The scenario is the same, but the perspective is different. This example is far more optimistic than the one previously shown. It shows how powerful perspective can be if used correctly.

Final thoughts

“Words are singularly the most powerful force available to humanity. We can choose to use this force constructively with words of encouragement, or destructively using words of despair. Words have energy and power with the ability to help, to heal, to hinder, to hurt, to harm, to humiliate and to humble.”
-Yehuda Berg

There are many words out there that have negative connotations. I understand some words are hard-hitting by design and cannot be changed to sugarcoat an appalling event or incident. Sometimes there is no substitute. Yet, there will be many words in your arsenal that currently do not serve you.

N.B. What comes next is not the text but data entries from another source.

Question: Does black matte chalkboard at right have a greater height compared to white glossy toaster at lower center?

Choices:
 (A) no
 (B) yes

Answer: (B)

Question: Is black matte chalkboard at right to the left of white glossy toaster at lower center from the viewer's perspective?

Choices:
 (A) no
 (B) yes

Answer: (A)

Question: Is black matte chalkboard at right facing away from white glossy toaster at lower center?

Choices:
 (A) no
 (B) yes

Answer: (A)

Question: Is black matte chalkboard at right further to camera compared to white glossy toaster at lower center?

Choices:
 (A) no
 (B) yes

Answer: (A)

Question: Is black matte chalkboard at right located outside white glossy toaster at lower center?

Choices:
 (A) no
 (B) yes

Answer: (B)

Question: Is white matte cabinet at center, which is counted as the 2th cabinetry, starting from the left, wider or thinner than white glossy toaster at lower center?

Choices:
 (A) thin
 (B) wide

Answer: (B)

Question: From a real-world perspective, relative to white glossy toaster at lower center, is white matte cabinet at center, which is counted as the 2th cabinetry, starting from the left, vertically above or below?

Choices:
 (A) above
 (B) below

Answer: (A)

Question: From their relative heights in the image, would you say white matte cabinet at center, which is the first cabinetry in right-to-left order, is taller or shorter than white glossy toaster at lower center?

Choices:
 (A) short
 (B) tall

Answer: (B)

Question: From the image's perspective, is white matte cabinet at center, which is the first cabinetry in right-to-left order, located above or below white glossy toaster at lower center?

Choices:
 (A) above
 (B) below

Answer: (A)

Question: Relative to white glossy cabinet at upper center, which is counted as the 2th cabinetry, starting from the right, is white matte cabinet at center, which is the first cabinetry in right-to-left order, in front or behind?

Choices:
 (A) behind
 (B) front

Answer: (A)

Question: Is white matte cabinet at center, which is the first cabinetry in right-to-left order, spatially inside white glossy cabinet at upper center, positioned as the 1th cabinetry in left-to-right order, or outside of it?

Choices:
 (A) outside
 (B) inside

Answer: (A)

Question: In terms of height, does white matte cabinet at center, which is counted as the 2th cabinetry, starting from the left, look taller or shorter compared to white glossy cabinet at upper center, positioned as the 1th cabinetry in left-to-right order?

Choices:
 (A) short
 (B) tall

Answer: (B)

If they do not serve you, then why use them?

With the power of imagination, you can reprogram the stories and beliefs you have told yourself throughout the years. The new programming you install over the old data will be far more of an upgrade than the ones currently running in the background.

I challenge you to go away from this article and think about some of the words you might use in everyday life that could harm how you see or approach a given subject. Take a moment to think about a word that ruins your energy and produces that unsettling feeling in your stomach.

Change the word if you have the power to and if not reframe and position yourself in a way that allows you the time and space to see a subject in a completely different light.